Task inputs –
^^^^
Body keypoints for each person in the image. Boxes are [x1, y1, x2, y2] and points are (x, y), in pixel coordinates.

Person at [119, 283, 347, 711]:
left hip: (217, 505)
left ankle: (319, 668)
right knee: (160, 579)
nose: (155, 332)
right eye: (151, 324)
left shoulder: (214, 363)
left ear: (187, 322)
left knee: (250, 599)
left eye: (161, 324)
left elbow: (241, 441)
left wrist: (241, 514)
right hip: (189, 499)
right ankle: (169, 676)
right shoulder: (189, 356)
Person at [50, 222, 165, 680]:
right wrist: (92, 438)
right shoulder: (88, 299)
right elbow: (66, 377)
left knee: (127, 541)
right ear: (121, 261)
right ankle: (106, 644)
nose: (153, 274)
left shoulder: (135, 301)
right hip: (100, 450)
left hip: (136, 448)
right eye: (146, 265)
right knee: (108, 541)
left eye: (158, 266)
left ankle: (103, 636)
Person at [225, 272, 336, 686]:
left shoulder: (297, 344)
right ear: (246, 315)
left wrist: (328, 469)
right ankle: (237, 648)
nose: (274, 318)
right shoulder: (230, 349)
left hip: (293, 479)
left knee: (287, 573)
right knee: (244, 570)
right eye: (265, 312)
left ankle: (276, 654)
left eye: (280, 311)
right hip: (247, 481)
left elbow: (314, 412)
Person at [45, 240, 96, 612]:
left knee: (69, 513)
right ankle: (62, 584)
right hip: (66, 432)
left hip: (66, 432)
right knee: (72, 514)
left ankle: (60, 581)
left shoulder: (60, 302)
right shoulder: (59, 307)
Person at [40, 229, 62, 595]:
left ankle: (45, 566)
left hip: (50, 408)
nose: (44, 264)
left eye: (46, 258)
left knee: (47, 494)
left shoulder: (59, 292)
^^^^
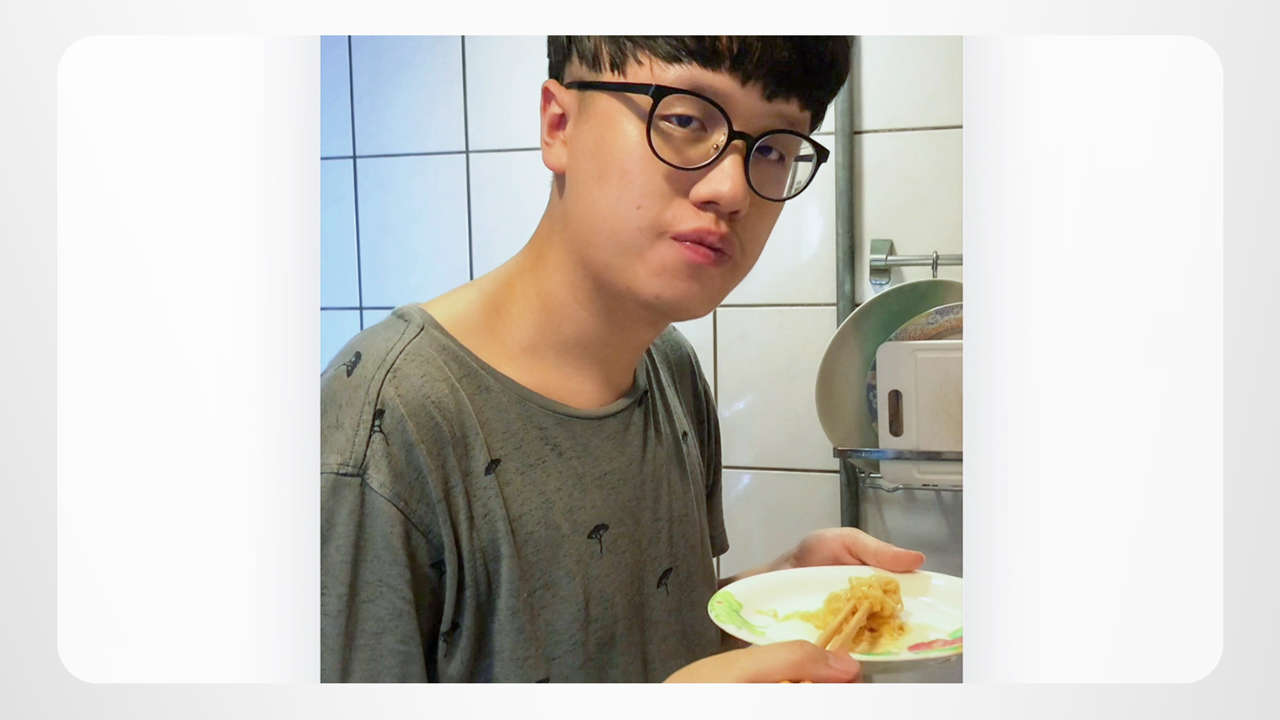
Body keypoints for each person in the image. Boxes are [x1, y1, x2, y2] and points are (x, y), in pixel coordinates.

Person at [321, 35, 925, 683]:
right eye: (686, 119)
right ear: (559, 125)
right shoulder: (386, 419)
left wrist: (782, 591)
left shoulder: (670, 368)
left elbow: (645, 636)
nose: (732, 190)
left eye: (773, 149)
^^^^
What the task asks –
Everything from the line with "right ear: (121, 261)" through the line with "right hip: (247, 481)" in the listing above must be retyped exactly, with nothing added.

Solution for this task –
right ear: (121, 261)
right ankle: (106, 644)
nose: (153, 274)
left shoulder: (135, 301)
right hip: (100, 450)
left hip: (136, 448)
right eye: (146, 265)
right knee: (108, 541)
left eye: (158, 266)
left ankle: (103, 636)
Person at [225, 272, 336, 686]:
left shoulder: (297, 344)
right ear: (246, 315)
left wrist: (328, 469)
right ankle: (237, 648)
nose: (274, 318)
right shoulder: (230, 349)
left hip: (293, 479)
left knee: (287, 573)
right knee: (244, 570)
right eye: (265, 312)
left ankle: (276, 654)
left eye: (280, 311)
right hip: (247, 481)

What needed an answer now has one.